== Reading text ==

New research on an 80-million-year-old bird fossil suggests that early birds may have been highly intelligent like modern ones, changing our timeline of when they first got smart.
The study, which involved researchers from Cambridge’s Field Palaeobiology Research Group, mapped out impressions left inside the braincase of an exceptionally preserved fossil from a now-extinct lineage of birds. The results help us understand at what stage in their evolution birds got so smart.
Bird-brain insults aside, many modern birds like parrots and crows actually have similar intelligence to that of dolphins and apes. But the question of how and when they acquired this intelligence has been open to debate, because of a lack of fossil evidence.
“This study adds an important new datum to our understanding of cranial and sensory evolution in the early history of birds,” said Luis Chiappe, study author and palaeontologist at the Natural History Museum of Los Angeles County.
The first birds evolved from theropod dinosaurs, the group which includes T. rex, roughly 165 to 150 million years ago. Our earliest bird-like fossils include the feathered Archaeopteryx, which had a similar brain structure to non avian dinosaurs. “But from then until the origin of modern birds we barely have any information on bird brain evolution – there is an 80-million-year-long gap in the fossil record,” said co-author Guillermo Navalón, postdoc from Cambridge Earth Sciences.
Using CT-imaging, the researchers made a cast of the braincase of a fossil bird belonging to a group known as enantiornithines ('the opposite birds’). They then compared this mold with brains of modern birds and more distant dinosaur relatives.
“Opposite birds occupy an important position in the dinosaur family tree, midway between the famous Archaeopteryx and living birds,” explained Daniel Field, head of the Field Palaeobiology Research Group and study co-author. They are a diverse group of birds that first evolved in the Mesozoic era, beginning 130 million years ago, and eventually went on to populate the globe before going extinct 66 million years ago, in the mass extinction that claimed the non-avian dinosaurs.
The new detailed reconstruction of the brain of an opposite bird was only possible due to the unique preservation of the 80-million-year-old fossil, which was found in 2004 by co-author William Nava, a palaeontologist at the Marília Museum of Paleontology, near the city of Presidente Prudente in southeastern Brazil.
Usually, bird fossil remains become squashed as they are flattened into rocks, but this one was unusual because it was preserved in 3D – meaning the authors could make a cast showing the intricacies of long-extinct bird’s brain structure.

===

- [Prompt]:
Continue the article on the 80-million-year-old bird fossil from where it stops. The material that follows comes from a different source than the text above.

== Source material ==

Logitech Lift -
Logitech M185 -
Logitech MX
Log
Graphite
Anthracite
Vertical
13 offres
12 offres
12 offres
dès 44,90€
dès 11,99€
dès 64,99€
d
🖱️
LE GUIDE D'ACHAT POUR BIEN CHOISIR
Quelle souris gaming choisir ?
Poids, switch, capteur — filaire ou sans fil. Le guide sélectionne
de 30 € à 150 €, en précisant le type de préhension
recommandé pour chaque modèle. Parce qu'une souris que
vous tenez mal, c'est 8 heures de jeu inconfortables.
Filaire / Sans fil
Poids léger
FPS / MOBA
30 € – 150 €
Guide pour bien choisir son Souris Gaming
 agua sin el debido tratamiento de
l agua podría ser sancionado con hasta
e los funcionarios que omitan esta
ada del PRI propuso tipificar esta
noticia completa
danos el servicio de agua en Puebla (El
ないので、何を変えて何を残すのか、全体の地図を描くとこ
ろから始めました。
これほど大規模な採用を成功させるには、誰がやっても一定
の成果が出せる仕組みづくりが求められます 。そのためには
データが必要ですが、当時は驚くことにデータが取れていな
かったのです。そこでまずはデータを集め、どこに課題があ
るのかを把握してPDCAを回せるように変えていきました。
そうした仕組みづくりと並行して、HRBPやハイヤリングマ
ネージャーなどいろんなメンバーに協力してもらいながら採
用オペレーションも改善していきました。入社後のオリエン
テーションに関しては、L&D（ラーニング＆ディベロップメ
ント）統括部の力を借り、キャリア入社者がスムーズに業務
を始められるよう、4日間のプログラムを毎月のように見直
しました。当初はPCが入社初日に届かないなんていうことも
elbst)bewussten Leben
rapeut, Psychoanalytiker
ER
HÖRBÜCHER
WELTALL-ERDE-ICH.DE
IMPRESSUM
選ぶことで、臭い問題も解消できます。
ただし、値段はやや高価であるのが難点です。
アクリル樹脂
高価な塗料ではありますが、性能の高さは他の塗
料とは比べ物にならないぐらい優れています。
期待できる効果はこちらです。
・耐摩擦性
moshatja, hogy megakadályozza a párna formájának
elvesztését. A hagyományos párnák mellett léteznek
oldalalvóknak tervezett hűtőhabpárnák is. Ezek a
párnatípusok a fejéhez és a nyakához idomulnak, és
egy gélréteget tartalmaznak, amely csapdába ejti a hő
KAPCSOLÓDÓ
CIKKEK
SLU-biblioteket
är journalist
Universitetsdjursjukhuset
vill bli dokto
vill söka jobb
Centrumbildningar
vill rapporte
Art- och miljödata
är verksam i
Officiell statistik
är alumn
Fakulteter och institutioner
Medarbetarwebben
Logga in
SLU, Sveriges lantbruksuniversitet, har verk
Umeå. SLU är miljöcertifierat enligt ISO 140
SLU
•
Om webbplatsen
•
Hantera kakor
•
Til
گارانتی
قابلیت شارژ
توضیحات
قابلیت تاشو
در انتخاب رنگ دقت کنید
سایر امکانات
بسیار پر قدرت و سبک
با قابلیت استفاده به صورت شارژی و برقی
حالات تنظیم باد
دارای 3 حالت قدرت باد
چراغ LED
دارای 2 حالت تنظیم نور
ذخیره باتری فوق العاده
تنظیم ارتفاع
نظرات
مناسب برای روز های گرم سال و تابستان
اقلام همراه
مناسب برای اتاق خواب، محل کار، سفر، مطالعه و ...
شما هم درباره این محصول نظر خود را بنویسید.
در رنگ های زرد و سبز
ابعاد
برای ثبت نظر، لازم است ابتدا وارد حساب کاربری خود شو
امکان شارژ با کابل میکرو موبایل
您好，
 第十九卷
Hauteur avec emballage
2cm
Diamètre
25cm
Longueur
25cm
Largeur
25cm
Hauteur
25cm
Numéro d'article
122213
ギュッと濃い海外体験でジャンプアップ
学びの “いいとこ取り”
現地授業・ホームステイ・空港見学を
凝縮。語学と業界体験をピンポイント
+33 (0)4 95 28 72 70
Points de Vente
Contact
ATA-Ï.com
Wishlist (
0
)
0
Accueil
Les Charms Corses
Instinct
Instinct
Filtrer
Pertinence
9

===

- [Response box]:
What the researchers found when they peered into the fossil skull surprised them: “These animals already had some of the advanced brain structures that we see in modern birds,” said Navalón.
The researchers show that the brain, rather than having a tubular shape like non-avian dinosaurs and crocodilians, was in fact curled over on itself and flexed into the shape of brains seen in some modern birds like hummingbirds or hawks. Scientists had theorized that ancient opposite birds had more in common with Archaeopteryx and that the traits we see in modern birds evolved later.
The curved brain shape in this fossil meant that the opposite bird could fit more grey matter into a small skull, likely giving it more brain power than its dinosaur forerunners.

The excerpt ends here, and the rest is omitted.